While taxes are not fun to figure out, it is worth noting that taking advantage of some of the tax breaks available to those with camp trailers/RVs will save you some money in the long run. 

Tax Deductions for Camp Trailer Owners

common rv tax deductions

If you fall into the broad category of camp trailer/RV owners that financed your RV with a loan, many loans do not qualify for any type of tax deduction. Rest assured, though, that there is still a way to deduct some of the loan amount. 

Similar to a home, you may be able to deduct the interest of the loan, similar to how you can deduct home mortgage interest. In order to qualify legally for this, your camp trailer or RV does have to meet a few critical requirements. Stated officially by the IRS:

“For you to take a home mortgage interest deduction, your debt must be secured by a qualified home. This means your main home or your second home. A home includes a house, condominium, cooperative, mobile home, house trailer, boat, or similar property that has sleeping, cooking, and toilet facilities.”

Breaking this down, if your trailer/RV is a place that you can actually reside in, legitimately, for more than a few nights, there is a chance that it qualifies. One critically important thing to remember here, though, is that your tow vehicle does not qualify for the same break as it is not something you can legitimately reside in. In order for you to legally deduct the interest on the loan of your trailer or RV, the loan must be a secured loan - one that is directly tied to the trailer/rv, instead of a general loan for any given dollar amount. This loan is safe for the bank in the event that you default on the loan. 

Additionally, you are able to deduct miles that you travel for business, if using your RV. The amount per mile driven varies each year, but typically falls around 55-60 cents per mile, depending on the tax year. 

If your RV is purely used as a rental, there are many other things that can be written off such as maintenance, parts, storage costs, etc. - essentially anything clearly related to the care and maintenance of the trailer/rv.

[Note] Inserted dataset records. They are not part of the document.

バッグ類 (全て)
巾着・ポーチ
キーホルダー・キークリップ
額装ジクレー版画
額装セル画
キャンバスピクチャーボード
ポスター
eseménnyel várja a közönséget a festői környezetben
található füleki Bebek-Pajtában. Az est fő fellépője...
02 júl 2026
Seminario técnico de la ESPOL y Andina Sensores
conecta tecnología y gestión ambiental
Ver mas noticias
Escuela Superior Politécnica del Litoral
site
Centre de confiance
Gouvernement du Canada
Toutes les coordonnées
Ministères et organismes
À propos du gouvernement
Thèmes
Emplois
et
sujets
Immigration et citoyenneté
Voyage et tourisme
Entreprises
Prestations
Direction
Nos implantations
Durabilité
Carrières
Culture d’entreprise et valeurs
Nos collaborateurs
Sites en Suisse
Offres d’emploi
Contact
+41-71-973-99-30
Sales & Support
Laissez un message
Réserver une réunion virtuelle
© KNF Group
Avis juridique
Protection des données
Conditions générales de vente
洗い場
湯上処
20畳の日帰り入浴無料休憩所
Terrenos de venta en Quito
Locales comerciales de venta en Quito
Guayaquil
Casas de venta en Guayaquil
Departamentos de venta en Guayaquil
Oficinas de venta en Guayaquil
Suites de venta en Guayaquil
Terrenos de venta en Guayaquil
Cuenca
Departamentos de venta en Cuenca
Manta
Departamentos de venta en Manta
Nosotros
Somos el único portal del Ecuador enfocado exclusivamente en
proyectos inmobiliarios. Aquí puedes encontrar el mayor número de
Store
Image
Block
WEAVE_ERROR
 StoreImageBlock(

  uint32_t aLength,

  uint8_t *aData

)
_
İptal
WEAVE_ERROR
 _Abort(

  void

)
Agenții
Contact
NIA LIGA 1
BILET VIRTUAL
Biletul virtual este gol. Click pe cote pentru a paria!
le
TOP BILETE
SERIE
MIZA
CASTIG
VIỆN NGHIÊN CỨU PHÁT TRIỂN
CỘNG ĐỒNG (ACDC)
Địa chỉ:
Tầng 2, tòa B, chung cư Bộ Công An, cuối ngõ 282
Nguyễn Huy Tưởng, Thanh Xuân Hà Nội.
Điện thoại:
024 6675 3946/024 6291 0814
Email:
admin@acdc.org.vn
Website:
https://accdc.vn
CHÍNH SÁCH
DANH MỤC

An example of this deduction would be the cost to repair damage caused by a renter on the rv/trailer. 

State Sales Tax Deductions

Some states offer a ‘motorhome sales tax deduction.” The sales tax rate in each state varies, but keep in mind that there are currently 5 states that do not assess sales tax, so residents of those states would not qualify for this deduction (Oregon, Montana, New Hampshire, Alaska, Delaware). 

Conclusion

It is recommended that you consult the tax advice of a certified tax specialist with any specific questions related to tax breaks you may be able to claim for your RV. But the positive news here is that depending on your current living situation and how you are using your trailer/RV, there are a handful of tax breaks that you could claim. The good news is that, even if it's just a few dollars, it is nice to be aware of the fact that your RV could save you some money come tax time.